Le droit d’accès au public est un « droit commun » et s’applique donc par défaut, c’est-à-dire tant que la réglementation nationale et locale n’aura pas édicté de restrictions particulières l’atténuant totalement ou en partie. Ainsi, les parcs nationaux, les réserves naturelles, les sites naturels, les espaces côtiers, les réserves militaires et autres zones de protection peuvent atténuer sévèrement la portée de droit à la nature : l’accès public, les campements, la cueillette, le mouillage des bateaux, la possibilité de faire du feu peuvent être soumis à interdiction ou à des prescriptions spéciales. La récente consécration constitutionnelle de l’allemansrätt en Suède semble néanmoins signifier assez clairement que les autorités ne peuvent édicter de règles qui restreindraient de façon trop sévère l’exercice du droit d’accès à la nature.

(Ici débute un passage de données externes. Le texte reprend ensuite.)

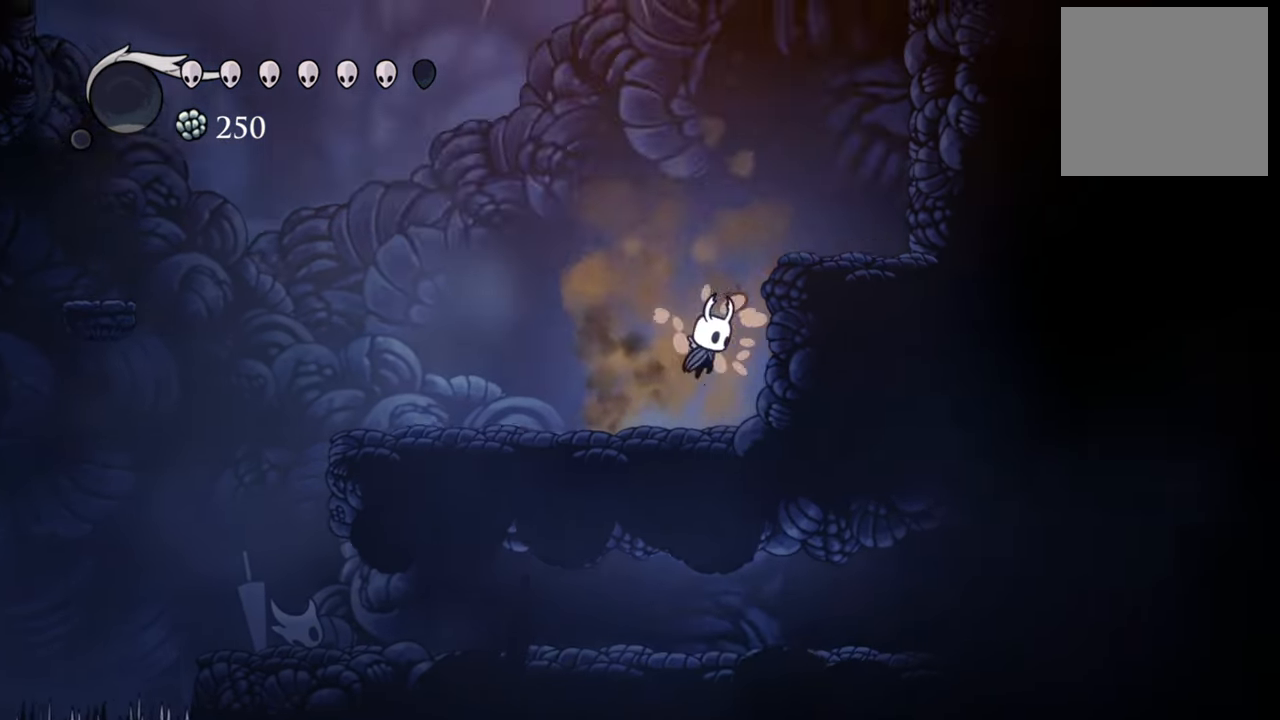
{"buttons": ["DPAD_RIGHT"], "events": [[40, "DPAD_RIGHT", "up"], [320, "DPAD_RIGHT", "down"], [460, "A", "up"]]}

L’allemansrätt consacre des droits d’accès et d’usage pour chacun uniquement dans des zones naturelles (privées ou publiques) et la campagne ; il ne joue pas dans l’environnement urbain, les jardins, les champs cultivés, les terrains privés bâtis, les parcs…

Par ailleurs, l’usage de ce droit doit être réalisé sans préjudice du droit des tiers, d’où la définition de zones privatives, plus restreintes que la propriété privée. Si l’allemansrätt est valable sur les propriétés privées, il s’arrête où les parties privatives commencent (jardins, maisons) et ne s’applique clairement pas aux plantations, terrains proches des maisons, terres cultivées et plantations. Les propriétaires ont alors tout à fait le droit de signaler par des panneaux que l’entrée dans de telles zones est interdite.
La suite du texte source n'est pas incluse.